Scleroderma is a condition that causes hardening of the skin and, in some cases, some organs in the body. Although the medical term we use to describe the condition was only coined in the early 19th century, scleroderma is a condition with a long history. According to news-medical.net, there are records of its symptoms dating back as early as 400 BC.
The term scleroderma comes from the greek word, “sclero” which means hard, or hardening and “derma” meaning skin. According to sclero.org, Hippocrates was the first to describe the illness as “thickened skin.”
The first detailed description of the disease was by an Italian doctor named Carlo Curzio in the mid 1700s. He described his patient’s symptoms as hard, wood-like skin. That particular patient was admitted into hospital under Curzio’s care, where her symptoms included tightness of skin in many areas, as well as tightness around the mouth and hardness on the neck.
The term “scleroderma” was eventually used by Giovambattista Fantonetti in 1836. He described one of his patients as having dark, leathered skin that caused problems with joint mobility due to tightening of the skin.
Nowadays, scleroderma is a relatively rare disease. While its prevalence varies throughout the world, we do know women are more likely to be affected than men. Over the past 50 years, statistics indicate that the number of people affected by scleroderma is rising, however it is not clear if this is due to a rise in the disease or more awareness regarding the condition.

▶ EXERCISE INSTRUCTIONS
- a) Please copy the scleroderma passage word for word, between "Nowadays, scleroderma is" and "regarding the condition.", inclusive.
- b) In the scleroderma passage, who first used the term "scleroderma," and in what year?

▶ SUPPLIED DATA
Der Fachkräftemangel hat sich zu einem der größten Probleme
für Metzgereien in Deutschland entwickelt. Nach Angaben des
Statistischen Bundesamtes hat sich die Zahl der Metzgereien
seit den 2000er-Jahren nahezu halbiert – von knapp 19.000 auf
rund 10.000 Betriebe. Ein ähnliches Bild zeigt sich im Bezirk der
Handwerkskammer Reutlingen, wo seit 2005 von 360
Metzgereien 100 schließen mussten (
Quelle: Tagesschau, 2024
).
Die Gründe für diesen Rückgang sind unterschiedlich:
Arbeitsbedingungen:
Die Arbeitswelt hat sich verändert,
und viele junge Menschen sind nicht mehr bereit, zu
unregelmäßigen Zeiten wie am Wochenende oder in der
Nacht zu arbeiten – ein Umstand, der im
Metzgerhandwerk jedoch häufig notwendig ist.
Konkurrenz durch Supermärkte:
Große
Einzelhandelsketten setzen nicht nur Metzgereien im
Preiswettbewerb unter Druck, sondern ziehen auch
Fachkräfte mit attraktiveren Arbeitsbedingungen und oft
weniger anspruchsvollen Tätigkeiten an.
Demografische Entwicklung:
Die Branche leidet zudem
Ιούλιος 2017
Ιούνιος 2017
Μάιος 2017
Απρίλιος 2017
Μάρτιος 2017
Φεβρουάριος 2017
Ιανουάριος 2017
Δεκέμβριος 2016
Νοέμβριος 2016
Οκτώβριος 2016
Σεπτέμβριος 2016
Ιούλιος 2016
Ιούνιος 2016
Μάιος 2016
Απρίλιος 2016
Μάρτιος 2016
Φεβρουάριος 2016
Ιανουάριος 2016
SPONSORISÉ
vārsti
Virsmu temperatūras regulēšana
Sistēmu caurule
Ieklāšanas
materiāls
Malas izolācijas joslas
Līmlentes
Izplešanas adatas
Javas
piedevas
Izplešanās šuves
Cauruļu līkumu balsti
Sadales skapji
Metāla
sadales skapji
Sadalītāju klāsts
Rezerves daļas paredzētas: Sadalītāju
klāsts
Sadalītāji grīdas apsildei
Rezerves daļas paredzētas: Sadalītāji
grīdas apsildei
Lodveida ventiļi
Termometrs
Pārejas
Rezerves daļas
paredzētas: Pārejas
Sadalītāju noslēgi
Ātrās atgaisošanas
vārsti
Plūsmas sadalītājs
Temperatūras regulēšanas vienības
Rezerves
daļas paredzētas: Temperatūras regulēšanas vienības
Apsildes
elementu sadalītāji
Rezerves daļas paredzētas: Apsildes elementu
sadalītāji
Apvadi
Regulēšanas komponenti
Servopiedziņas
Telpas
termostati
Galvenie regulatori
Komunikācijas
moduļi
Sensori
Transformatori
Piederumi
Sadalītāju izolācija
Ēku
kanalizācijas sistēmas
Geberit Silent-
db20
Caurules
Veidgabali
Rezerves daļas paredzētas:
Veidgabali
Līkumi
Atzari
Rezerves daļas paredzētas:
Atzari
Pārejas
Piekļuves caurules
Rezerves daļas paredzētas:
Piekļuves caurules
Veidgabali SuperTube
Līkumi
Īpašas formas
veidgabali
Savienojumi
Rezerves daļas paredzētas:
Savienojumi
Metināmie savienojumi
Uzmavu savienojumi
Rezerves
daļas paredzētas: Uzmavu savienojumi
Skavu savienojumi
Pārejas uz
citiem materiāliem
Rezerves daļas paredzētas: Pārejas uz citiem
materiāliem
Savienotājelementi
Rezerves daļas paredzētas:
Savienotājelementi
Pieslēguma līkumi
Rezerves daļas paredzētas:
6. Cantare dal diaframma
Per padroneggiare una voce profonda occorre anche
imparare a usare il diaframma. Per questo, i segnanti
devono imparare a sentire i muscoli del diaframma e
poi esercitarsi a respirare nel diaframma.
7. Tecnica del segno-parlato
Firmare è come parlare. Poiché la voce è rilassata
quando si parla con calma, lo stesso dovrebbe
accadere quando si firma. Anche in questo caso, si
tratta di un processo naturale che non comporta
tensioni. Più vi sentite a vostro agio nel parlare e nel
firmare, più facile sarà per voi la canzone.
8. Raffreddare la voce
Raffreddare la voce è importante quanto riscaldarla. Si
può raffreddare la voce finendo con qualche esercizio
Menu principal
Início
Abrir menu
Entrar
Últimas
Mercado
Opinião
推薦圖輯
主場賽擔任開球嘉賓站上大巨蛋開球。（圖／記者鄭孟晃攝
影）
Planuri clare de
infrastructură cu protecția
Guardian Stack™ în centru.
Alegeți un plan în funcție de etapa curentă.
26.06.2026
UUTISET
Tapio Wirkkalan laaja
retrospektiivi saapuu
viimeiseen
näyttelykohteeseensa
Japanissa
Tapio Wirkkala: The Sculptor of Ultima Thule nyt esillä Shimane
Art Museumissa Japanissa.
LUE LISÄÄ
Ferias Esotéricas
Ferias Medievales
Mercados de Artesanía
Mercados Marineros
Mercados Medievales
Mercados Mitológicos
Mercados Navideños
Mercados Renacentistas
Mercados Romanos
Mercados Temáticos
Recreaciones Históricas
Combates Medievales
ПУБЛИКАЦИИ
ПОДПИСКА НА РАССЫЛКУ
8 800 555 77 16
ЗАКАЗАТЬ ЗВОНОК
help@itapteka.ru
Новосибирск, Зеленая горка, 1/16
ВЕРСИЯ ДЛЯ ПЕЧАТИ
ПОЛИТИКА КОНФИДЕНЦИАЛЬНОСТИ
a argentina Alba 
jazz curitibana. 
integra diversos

▶ RESULTS FOR THE EXERCISE
- a)
Nowadays, scleroderma is a relatively rare disease. While its prevalence varies throughout the world, we do know women are more likely to be affected than men. Over the past 50 years, statistics indicate that the number of people affected by scleroderma is rising, however it is not clear if this is due to a rise in the disease or more awareness regarding the condition.

- b) Giovambattista Fantonetti, in 1836.